World Environment Day 2020: Celebrating Biodiversity

World Environment Day is celebrated every year on 5thJune since 1974. The day is celebrated to spread awareness through engaging governments, businesses, celebrities, and citizens to focus their efforts on a pressing environmental issue. This year, the theme is Celebrating Biodiversity, a concern described as "both urgent and existential" by the Environment Day committee on its website. The world's communities need to come together to support environmental initiatives.  It could mean starting as small as saving water at home, cleaning up garbage, planting trees, or simply reflecting the beauty of nature.

Climate change is one of the biggest global issues for humanity and the entire environment. The foods we eat, the air we breathe, the water we drink, and the climate that makes our planet habitable all comes from nature. Although half of the world’s oxygen comes from the ocean, and a mature tree cleans our air, absorbing 22 kilos of carbon dioxide, releasing oxygen in exchange. Oxygen decline is occurring in many of the world’s ocean due to human activities, which causes climate change has become a major threat to marine ecosystems and human life. 

Unless we start implementing preventive measures to stop climate change, our future generations will be in great danger. It is the responsibility of every individual across the world and they should contribute to control climate change to make our world habitable.

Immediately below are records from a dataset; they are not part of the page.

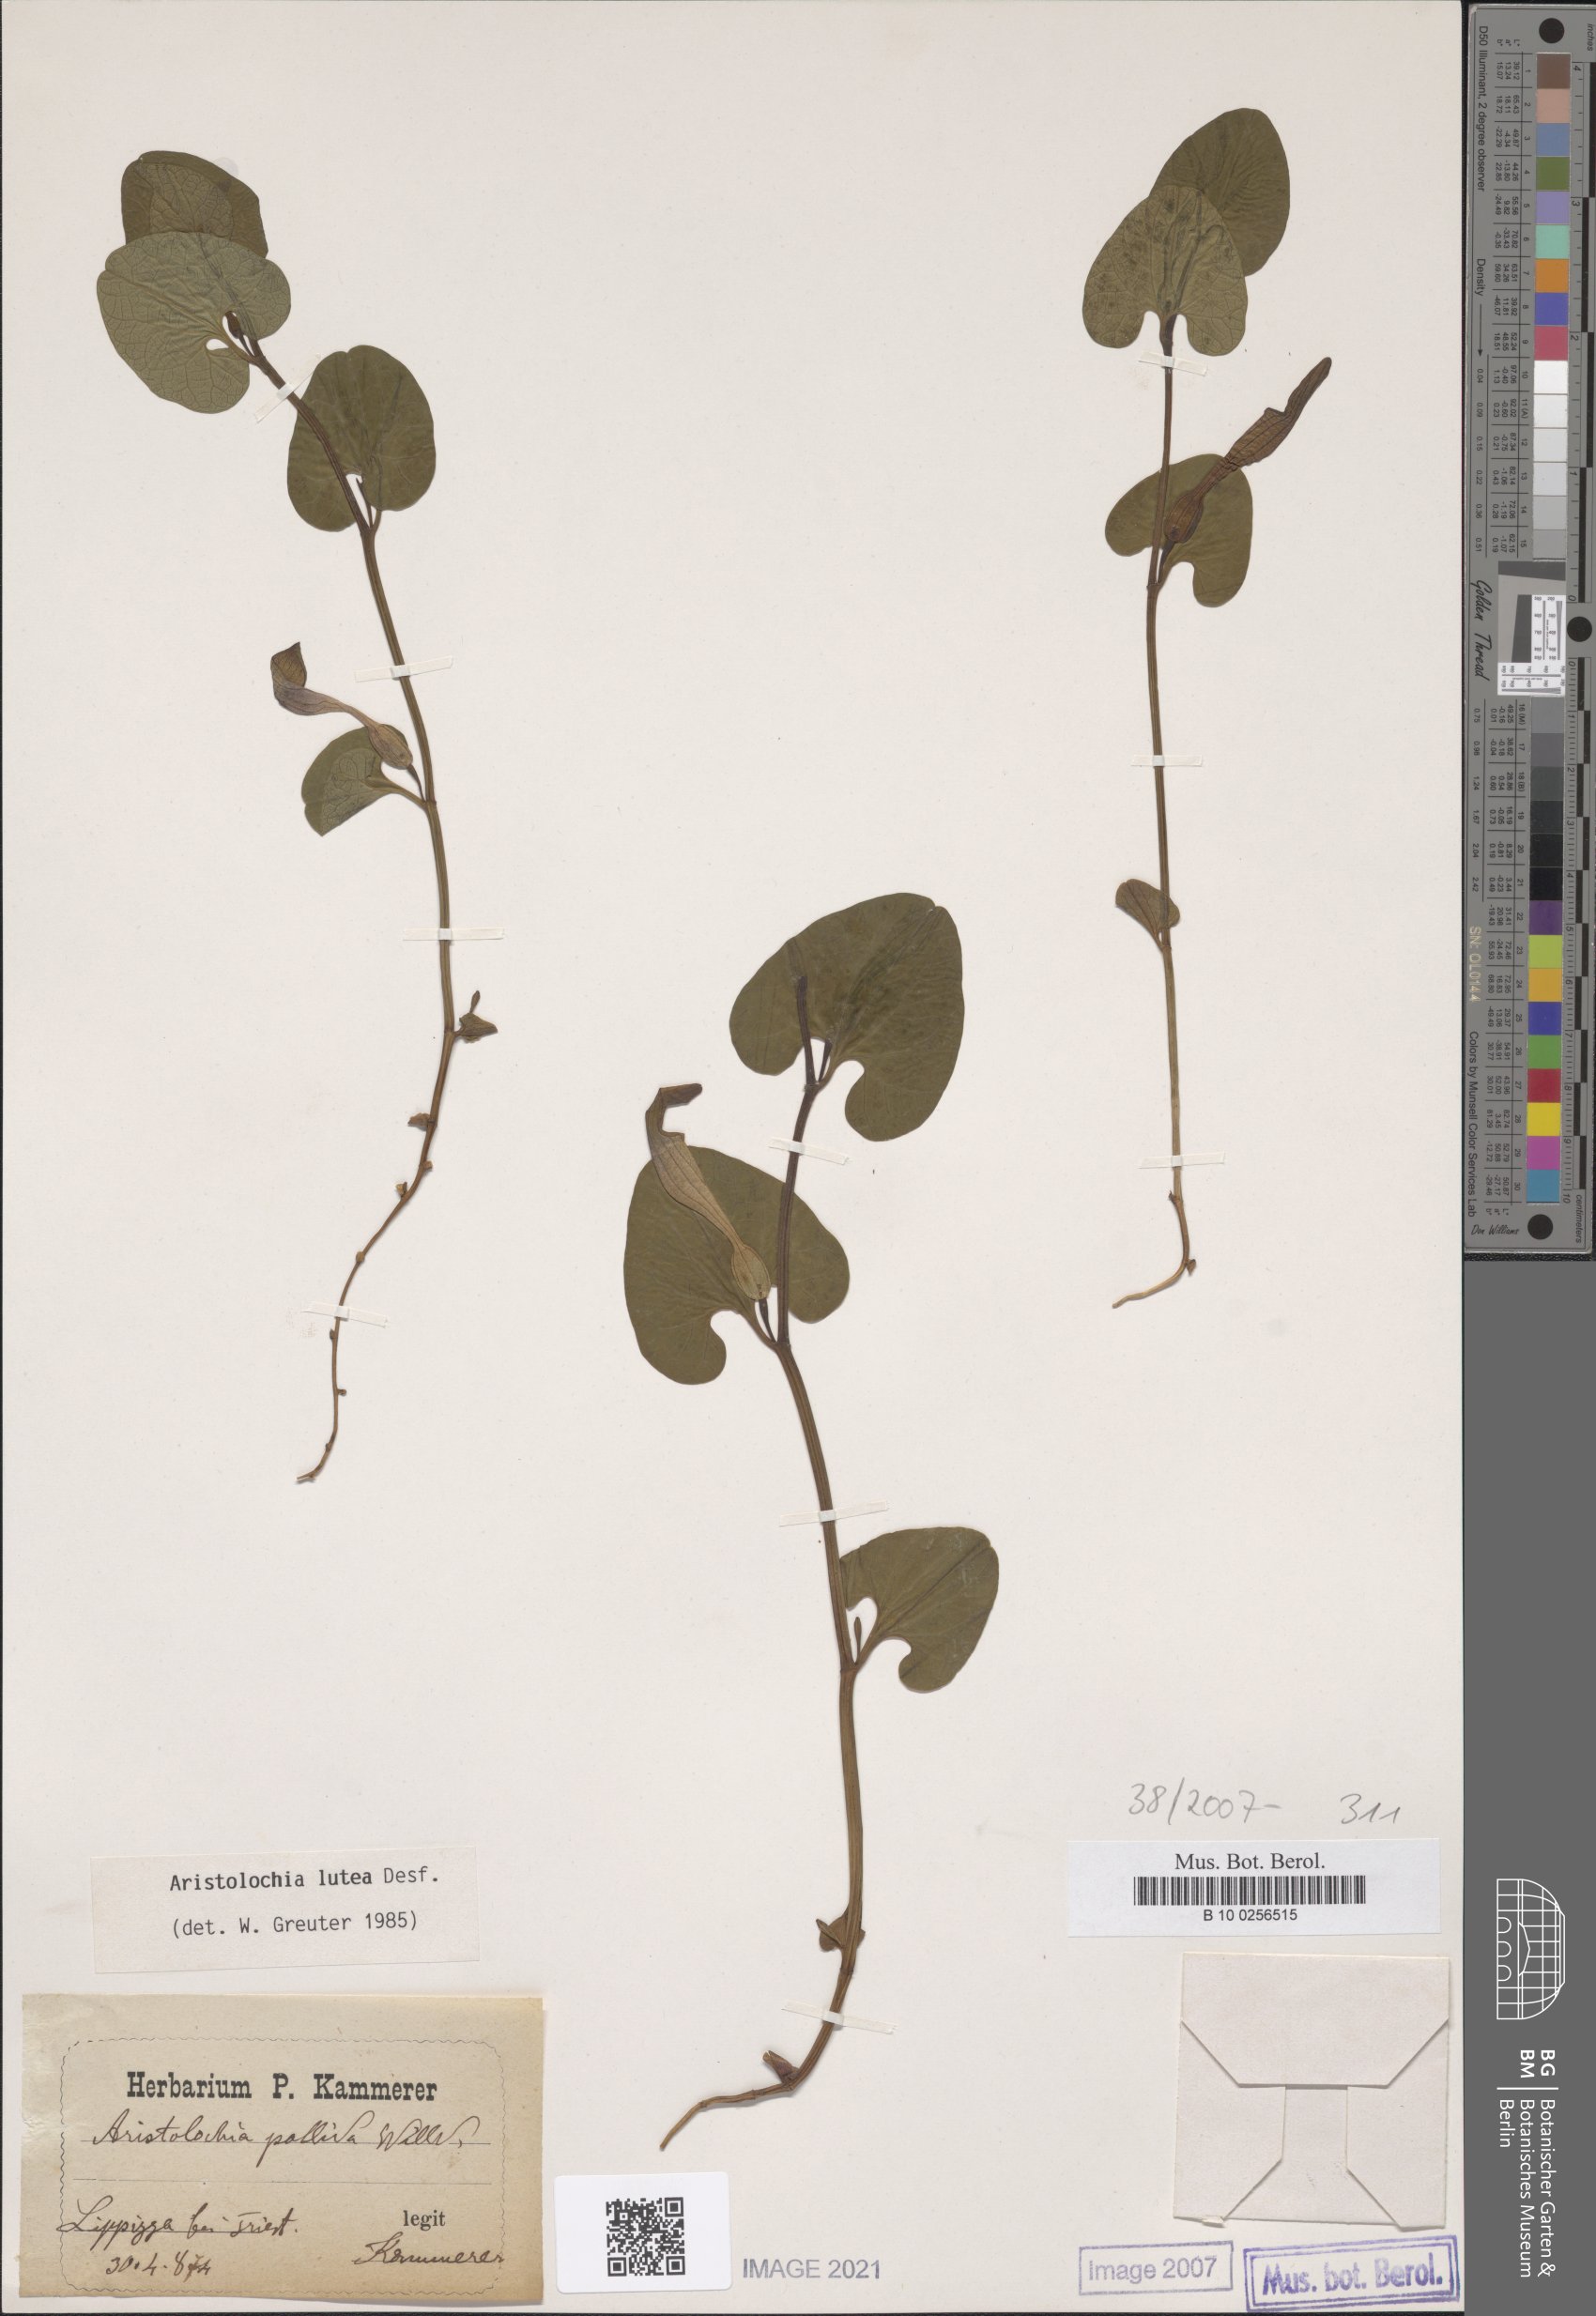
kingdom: Plantae
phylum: Tracheophyta
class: Magnoliopsida
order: Piperales
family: Aristolochiaceae
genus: Aristolochia
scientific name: Aristolochia lutea
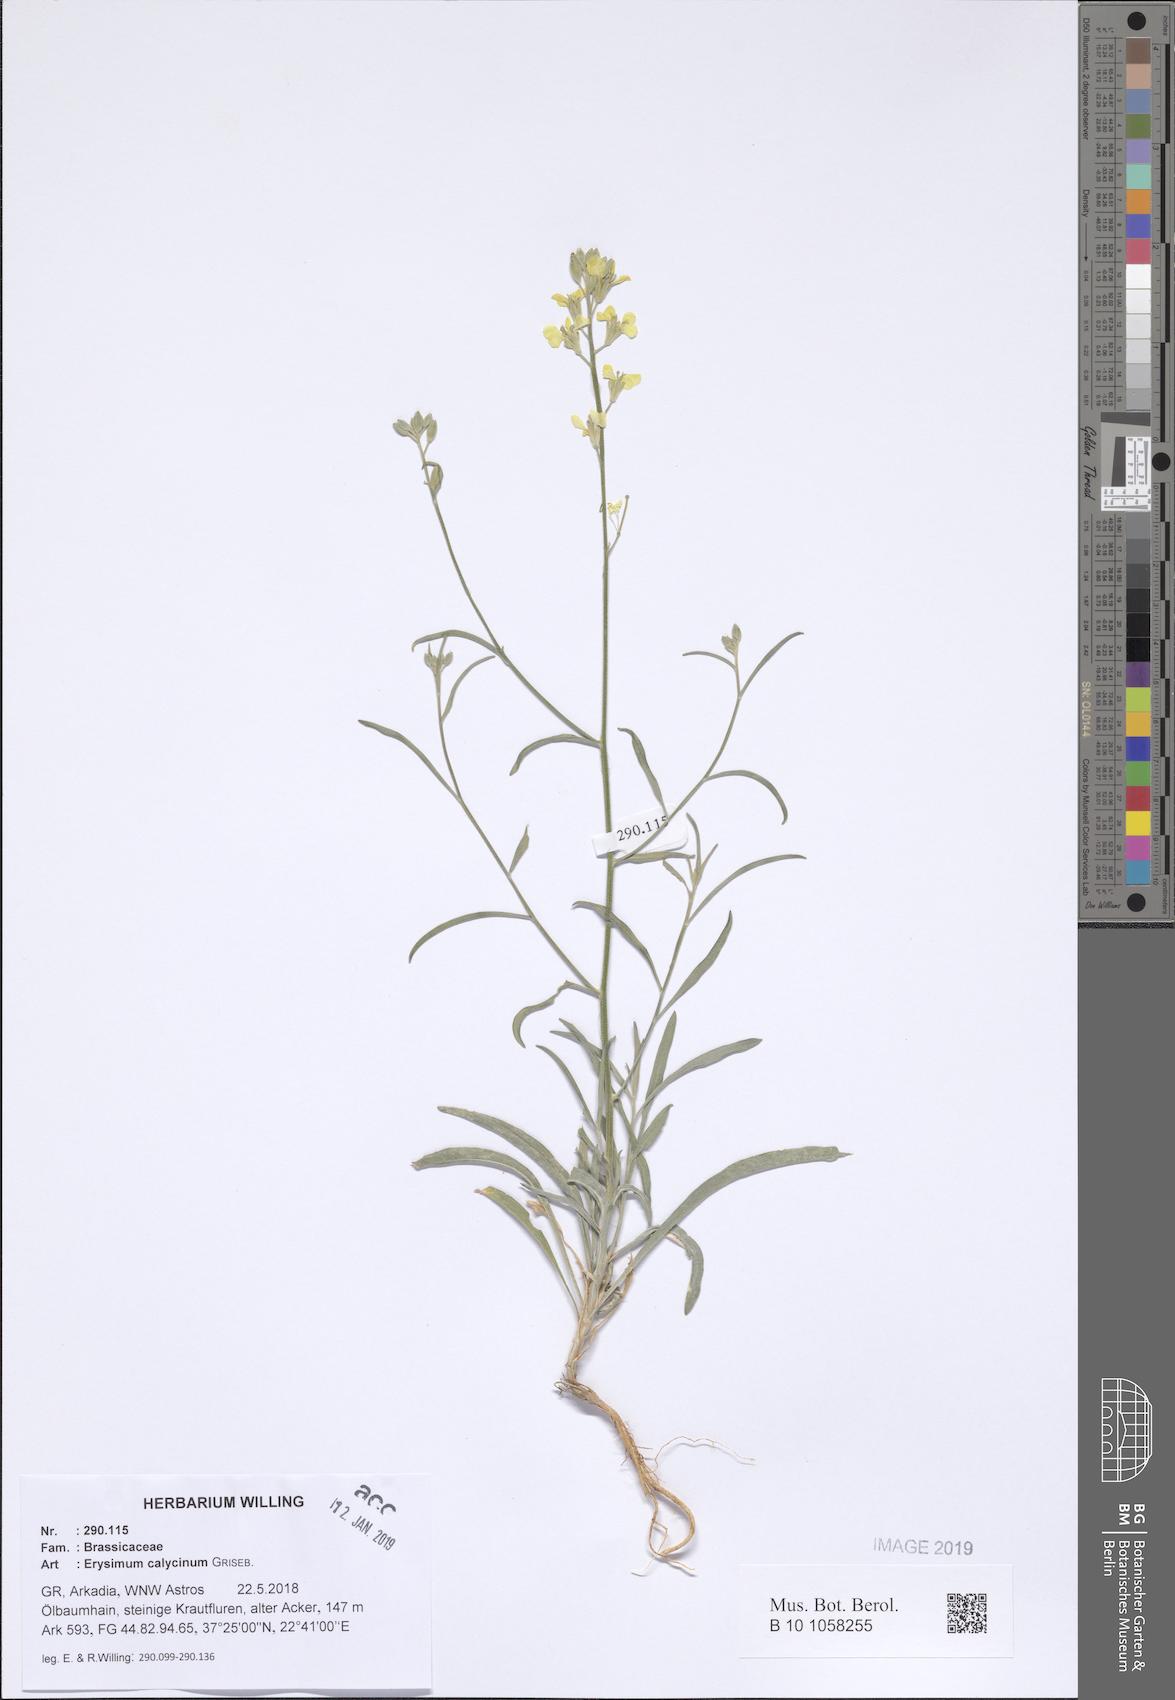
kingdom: Plantae
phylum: Tracheophyta
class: Magnoliopsida
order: Brassicales
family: Brassicaceae
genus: Erysimum
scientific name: Erysimum calycinum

In the wake of the global COVID-19 epidemic, the value of knowledge has also become evident. The advice of the epidemiologists has gone viral and doctors have been cast as the heroes. This may represent a turning point in the trend of the demise of the experts. We also need to listen to climate scientists and policy advisors to win the fight against climate change. Nature is sending us a message and teach us to accept our vulnerability to the high-impact shocks due to climate-related disasters including cyclones, earthquakes, and floods. This offers us the final chance to avoid a climate catastrophe and places us in an infinitely better position to prepare for such events.